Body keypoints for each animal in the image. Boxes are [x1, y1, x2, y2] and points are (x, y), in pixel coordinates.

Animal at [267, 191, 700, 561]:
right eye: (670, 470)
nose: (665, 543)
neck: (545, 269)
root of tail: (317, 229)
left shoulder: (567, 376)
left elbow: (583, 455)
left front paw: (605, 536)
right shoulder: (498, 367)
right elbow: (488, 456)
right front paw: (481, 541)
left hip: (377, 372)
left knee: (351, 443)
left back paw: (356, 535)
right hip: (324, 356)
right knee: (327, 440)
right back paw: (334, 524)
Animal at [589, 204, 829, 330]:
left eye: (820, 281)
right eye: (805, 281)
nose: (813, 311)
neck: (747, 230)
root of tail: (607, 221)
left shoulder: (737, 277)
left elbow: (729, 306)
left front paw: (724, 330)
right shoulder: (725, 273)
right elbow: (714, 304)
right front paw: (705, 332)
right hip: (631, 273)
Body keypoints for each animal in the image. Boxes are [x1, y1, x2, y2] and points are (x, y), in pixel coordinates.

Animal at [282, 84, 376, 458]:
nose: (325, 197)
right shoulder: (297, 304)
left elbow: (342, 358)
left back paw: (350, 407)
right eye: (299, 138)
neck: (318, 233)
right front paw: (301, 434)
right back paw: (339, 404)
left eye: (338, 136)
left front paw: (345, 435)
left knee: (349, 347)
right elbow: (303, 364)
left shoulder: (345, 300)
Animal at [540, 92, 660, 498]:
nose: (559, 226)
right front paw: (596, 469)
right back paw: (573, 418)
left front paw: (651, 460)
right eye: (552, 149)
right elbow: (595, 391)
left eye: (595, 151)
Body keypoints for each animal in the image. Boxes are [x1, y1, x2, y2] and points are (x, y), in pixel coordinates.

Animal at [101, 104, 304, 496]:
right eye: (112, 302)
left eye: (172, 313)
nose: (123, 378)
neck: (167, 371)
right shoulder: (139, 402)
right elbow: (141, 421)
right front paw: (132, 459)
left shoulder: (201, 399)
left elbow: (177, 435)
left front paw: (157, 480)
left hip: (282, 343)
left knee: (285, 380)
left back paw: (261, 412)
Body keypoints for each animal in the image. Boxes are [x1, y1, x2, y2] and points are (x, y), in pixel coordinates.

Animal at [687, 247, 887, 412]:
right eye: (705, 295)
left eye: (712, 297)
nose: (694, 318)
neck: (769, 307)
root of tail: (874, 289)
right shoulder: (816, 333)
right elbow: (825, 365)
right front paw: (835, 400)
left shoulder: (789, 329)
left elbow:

######

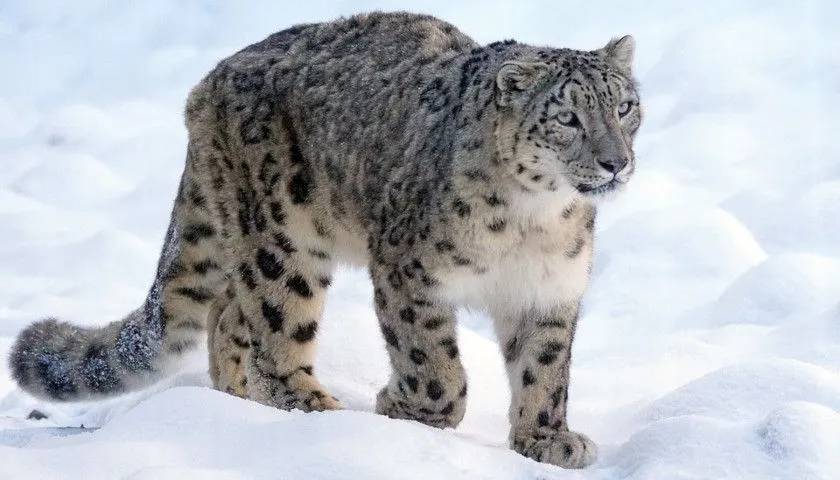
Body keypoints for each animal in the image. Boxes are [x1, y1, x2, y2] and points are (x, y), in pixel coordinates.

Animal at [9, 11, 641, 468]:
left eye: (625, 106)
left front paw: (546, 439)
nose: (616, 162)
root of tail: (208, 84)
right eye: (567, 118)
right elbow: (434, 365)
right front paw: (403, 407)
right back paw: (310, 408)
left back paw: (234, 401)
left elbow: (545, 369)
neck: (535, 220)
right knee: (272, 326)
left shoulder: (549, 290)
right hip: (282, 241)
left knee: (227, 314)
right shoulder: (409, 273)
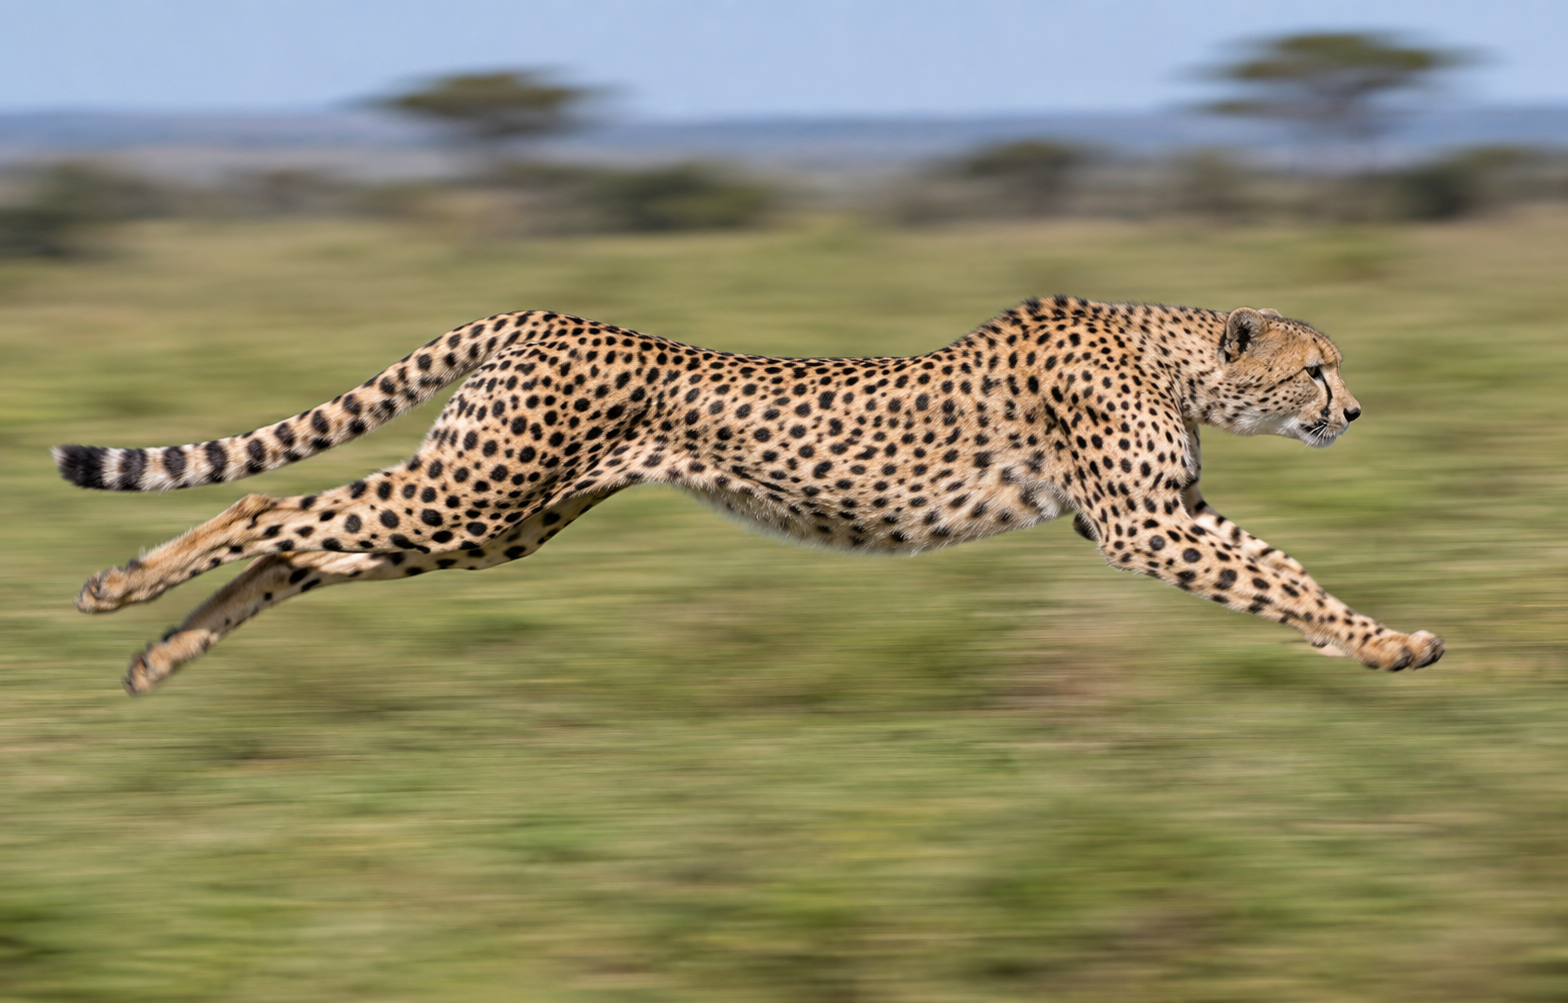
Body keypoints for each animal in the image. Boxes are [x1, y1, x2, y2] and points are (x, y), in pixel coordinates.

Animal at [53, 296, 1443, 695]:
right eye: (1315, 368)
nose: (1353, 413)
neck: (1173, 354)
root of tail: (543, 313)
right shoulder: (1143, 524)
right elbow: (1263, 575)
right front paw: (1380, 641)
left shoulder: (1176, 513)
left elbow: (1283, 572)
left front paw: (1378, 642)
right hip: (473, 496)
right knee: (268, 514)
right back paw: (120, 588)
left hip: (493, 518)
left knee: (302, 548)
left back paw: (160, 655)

######

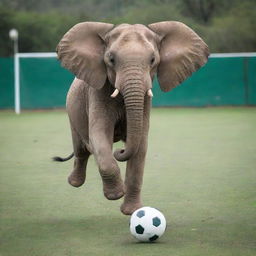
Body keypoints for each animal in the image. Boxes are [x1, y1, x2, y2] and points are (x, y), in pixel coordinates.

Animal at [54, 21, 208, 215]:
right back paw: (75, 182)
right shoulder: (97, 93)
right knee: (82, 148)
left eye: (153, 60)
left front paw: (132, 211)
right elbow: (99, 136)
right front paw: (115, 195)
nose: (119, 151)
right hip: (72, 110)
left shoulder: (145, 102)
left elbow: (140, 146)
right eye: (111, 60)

######

WHAT IS NEEDED - Copy range, inclusive: the line holding "right shoulder: (97, 93)" to the line holding "right eye: (111, 60)". Reproduce exactly those lines of the records above and no others.

RESULT OF THIS TASK -
right shoulder: (97, 93)
right knee: (82, 148)
left eye: (153, 60)
left front paw: (132, 211)
right elbow: (99, 136)
right front paw: (115, 195)
nose: (119, 151)
right hip: (72, 110)
left shoulder: (145, 102)
left elbow: (140, 146)
right eye: (111, 60)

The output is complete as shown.